WHAT YOU NEED TO DO - Set down exactly the lines from the one containing "пословицы о счастье" through the end of the records below, both included, and nothing else.

RECORDED DATA -
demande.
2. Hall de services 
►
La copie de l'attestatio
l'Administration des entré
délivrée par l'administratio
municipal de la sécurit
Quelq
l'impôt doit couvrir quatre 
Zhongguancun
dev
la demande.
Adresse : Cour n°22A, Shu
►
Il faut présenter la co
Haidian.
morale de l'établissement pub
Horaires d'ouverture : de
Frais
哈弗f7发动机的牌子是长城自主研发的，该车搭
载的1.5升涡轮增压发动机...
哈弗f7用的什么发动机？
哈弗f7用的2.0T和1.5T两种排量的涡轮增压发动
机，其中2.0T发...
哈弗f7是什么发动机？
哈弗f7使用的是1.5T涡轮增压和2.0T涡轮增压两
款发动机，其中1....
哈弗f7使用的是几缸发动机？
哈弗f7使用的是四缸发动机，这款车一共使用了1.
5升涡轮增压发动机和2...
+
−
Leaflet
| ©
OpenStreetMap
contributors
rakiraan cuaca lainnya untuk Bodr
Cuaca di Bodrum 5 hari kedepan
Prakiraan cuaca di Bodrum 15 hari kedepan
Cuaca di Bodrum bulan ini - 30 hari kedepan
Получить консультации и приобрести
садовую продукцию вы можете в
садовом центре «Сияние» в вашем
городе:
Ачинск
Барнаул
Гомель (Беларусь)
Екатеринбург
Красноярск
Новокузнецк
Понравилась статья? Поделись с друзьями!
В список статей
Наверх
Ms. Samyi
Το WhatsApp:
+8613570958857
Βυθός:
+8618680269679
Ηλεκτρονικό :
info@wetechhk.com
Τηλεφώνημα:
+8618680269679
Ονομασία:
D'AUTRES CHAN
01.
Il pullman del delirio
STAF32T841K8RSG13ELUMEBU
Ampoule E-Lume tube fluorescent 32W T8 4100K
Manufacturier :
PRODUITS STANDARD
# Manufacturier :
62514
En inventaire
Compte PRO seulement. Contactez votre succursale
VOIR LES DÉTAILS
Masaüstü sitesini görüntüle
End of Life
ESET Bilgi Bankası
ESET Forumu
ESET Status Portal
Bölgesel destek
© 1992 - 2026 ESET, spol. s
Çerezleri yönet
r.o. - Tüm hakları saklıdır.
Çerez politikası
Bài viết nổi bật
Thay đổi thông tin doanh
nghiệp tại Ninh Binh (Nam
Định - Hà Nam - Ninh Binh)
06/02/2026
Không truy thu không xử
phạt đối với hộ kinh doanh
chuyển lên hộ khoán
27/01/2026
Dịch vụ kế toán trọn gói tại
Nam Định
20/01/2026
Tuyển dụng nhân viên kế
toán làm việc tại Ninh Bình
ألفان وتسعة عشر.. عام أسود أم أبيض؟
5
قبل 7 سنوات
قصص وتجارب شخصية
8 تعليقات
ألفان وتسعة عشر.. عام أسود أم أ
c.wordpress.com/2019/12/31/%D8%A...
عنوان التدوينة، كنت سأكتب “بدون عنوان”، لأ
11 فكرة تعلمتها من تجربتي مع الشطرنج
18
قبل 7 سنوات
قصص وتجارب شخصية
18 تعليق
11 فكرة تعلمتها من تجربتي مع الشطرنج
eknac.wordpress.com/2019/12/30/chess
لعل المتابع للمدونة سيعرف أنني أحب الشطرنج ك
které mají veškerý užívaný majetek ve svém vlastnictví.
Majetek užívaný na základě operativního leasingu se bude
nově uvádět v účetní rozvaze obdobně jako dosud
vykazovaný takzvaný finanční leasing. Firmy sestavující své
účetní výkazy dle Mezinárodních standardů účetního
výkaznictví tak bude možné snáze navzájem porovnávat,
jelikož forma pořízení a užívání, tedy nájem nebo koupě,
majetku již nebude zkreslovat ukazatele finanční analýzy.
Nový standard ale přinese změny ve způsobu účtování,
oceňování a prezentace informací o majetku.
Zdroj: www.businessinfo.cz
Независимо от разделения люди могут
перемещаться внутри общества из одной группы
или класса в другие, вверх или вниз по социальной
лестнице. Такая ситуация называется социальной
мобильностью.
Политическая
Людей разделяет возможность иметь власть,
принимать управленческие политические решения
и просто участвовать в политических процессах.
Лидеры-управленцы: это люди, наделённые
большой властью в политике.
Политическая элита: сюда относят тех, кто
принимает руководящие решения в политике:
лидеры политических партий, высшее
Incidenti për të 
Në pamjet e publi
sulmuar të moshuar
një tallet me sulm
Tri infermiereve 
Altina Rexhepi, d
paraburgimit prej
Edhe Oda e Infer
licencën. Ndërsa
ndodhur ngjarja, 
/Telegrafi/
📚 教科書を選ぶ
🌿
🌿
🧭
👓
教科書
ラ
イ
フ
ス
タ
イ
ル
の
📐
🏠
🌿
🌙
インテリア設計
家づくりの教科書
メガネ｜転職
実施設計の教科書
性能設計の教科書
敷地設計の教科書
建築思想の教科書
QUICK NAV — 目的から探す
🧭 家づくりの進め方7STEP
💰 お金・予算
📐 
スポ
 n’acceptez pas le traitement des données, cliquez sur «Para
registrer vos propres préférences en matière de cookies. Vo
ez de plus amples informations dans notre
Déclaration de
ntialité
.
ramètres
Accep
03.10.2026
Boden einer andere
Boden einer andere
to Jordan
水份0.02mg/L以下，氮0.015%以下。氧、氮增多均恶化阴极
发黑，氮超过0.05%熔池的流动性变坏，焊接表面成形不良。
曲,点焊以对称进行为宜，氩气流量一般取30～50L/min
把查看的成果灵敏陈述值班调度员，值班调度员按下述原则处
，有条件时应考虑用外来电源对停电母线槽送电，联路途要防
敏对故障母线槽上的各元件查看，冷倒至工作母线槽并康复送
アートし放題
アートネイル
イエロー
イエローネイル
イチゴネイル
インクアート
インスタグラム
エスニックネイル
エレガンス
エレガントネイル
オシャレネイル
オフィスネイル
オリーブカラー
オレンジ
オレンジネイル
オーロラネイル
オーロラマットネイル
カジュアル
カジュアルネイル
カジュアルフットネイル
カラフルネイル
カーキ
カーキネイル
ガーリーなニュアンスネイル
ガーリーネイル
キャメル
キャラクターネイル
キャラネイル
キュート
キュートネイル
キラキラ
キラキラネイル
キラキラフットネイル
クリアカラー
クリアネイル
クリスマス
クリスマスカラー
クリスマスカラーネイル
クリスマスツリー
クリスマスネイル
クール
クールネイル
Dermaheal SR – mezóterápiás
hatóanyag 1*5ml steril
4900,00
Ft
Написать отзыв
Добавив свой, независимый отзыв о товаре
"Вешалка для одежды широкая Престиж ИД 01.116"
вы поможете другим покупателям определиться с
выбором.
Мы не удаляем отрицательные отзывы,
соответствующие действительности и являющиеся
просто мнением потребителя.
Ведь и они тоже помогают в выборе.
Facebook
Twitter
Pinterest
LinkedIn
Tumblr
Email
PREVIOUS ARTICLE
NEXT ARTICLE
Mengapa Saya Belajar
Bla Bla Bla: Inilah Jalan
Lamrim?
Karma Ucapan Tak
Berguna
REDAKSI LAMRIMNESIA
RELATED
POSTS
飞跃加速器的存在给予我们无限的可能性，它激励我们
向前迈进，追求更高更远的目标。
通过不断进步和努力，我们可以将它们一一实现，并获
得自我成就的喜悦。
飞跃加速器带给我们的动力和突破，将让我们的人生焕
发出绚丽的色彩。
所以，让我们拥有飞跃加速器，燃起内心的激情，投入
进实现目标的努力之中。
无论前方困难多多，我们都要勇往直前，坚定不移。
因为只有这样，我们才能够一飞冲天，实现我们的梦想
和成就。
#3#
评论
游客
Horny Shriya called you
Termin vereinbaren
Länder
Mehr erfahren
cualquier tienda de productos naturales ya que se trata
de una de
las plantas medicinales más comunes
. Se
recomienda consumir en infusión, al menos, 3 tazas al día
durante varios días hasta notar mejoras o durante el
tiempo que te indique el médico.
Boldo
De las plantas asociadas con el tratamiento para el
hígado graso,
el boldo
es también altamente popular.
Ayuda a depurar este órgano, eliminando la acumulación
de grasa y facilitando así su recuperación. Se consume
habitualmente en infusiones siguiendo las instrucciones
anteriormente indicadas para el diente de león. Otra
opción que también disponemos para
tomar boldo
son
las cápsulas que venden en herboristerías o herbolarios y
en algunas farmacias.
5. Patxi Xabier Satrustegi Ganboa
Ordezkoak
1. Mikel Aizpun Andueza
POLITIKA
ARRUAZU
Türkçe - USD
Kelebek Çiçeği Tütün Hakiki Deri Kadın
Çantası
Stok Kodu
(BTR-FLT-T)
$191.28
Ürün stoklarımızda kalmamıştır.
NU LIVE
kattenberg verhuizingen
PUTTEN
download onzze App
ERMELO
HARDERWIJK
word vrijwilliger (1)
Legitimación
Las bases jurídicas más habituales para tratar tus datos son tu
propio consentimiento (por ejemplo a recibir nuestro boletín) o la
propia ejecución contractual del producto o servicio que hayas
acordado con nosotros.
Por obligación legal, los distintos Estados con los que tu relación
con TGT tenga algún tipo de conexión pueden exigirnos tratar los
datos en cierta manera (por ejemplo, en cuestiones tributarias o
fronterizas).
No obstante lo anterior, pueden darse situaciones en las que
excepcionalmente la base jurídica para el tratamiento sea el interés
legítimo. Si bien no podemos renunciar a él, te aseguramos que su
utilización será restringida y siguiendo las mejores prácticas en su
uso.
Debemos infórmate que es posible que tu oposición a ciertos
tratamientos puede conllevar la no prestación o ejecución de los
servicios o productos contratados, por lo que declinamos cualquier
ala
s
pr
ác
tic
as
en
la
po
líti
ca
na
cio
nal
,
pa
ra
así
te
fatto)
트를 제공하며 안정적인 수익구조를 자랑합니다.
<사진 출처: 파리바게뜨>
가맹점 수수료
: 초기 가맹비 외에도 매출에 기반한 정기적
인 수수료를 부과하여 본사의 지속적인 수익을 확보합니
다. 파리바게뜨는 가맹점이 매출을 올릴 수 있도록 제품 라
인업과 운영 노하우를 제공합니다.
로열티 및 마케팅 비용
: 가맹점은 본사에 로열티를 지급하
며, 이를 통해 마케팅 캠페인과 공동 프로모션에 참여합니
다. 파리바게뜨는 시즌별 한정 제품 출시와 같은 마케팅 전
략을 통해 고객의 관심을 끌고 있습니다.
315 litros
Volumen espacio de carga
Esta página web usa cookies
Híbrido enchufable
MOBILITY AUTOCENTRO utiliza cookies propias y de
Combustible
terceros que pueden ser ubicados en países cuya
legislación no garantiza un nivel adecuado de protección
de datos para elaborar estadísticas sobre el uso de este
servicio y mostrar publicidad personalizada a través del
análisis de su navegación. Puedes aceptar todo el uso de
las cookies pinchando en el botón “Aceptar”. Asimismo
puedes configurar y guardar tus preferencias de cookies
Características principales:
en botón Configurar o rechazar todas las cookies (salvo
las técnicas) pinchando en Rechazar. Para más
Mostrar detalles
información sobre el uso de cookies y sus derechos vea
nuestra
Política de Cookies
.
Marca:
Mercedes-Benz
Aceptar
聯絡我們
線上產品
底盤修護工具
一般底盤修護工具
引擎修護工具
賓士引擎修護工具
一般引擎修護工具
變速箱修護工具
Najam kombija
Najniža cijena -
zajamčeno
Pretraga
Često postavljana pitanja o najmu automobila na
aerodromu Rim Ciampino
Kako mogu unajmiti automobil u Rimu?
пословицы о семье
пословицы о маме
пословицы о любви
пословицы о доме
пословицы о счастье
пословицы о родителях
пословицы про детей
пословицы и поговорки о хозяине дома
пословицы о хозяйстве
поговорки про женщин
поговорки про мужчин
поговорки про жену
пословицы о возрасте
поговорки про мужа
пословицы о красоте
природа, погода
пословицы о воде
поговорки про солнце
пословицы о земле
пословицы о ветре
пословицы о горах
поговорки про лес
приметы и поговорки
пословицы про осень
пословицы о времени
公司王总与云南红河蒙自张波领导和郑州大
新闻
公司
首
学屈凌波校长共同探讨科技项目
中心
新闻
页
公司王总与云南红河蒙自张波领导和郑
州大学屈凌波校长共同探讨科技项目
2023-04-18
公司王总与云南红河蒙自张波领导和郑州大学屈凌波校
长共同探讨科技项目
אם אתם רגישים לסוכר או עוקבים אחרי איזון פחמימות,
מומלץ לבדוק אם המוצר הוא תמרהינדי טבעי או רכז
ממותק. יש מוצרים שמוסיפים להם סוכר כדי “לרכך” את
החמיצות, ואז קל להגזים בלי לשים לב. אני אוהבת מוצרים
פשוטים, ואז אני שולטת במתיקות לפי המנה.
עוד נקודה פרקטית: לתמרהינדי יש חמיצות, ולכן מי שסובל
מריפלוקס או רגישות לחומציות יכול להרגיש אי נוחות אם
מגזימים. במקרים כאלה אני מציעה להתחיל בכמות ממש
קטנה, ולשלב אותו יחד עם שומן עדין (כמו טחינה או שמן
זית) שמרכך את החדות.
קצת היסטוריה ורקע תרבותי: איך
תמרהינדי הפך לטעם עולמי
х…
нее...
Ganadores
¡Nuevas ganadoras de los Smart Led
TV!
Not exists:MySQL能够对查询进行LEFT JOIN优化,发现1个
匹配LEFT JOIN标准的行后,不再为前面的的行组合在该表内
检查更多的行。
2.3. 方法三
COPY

RESPONSE TO THE TASK -
пословицы о счастье
пословицы о родителях
пословицы про детей
пословицы и поговорки о хозяине дома
пословицы о хозяйстве
поговорки про женщин
поговорки про мужчин
поговорки про жену
пословицы о возрасте
поговорки про мужа
пословицы о красоте
природа, погода
пословицы о воде
поговорки про солнце
пословицы о земле
пословицы о ветре
пословицы о горах
поговорки про лес
приметы и поговорки
пословицы про осень
пословицы о времени
公司王总与云南红河蒙自张波领导和郑州大
新闻
公司
首
学屈凌波校长共同探讨科技项目
中心
新闻
页
公司王总与云南红河蒙自张波领导和郑
州大学屈凌波校长共同探讨科技项目
2023-04-18
公司王总与云南红河蒙自张波领导和郑州大学屈凌波校
长共同探讨科技项目
אם אתם רגישים לסוכר או עוקבים אחרי איזון פחמימות,
מומלץ לבדוק אם המוצר הוא תמרהינדי טבעי או רכז
ממותק. יש מוצרים שמוסיפים להם סוכר כדי “לרכך” את
החמיצות, ואז קל להגזים בלי לשים לב. אני אוהבת מוצרים
פשוטים, ואז אני שולטת במתיקות לפי המנה.
עוד נקודה פרקטית: לתמרהינדי יש חמיצות, ולכן מי שסובל
מריפלוקס או רגישות לחומציות יכול להרגיש אי נוחות אם
מגזימים. במקרים כאלה אני מציעה להתחיל בכמות ממש
קטנה, ולשלב אותו יחד עם שומן עדין (כמו טחינה או שמן
זית) שמרכך את החדות.
קצת היסטוריה ורקע תרבותי: איך
תמרהינדי הפך לטעם עולמי
х…
нее...
Ganadores
¡Nuevas ganadoras de los Smart Led
TV!
Not exists:MySQL能够对查询进行LEFT JOIN优化,发现1个
匹配LEFT JOIN标准的行后,不再为前面的的行组合在该表内
检查更多的行。
2.3. 方法三
COPY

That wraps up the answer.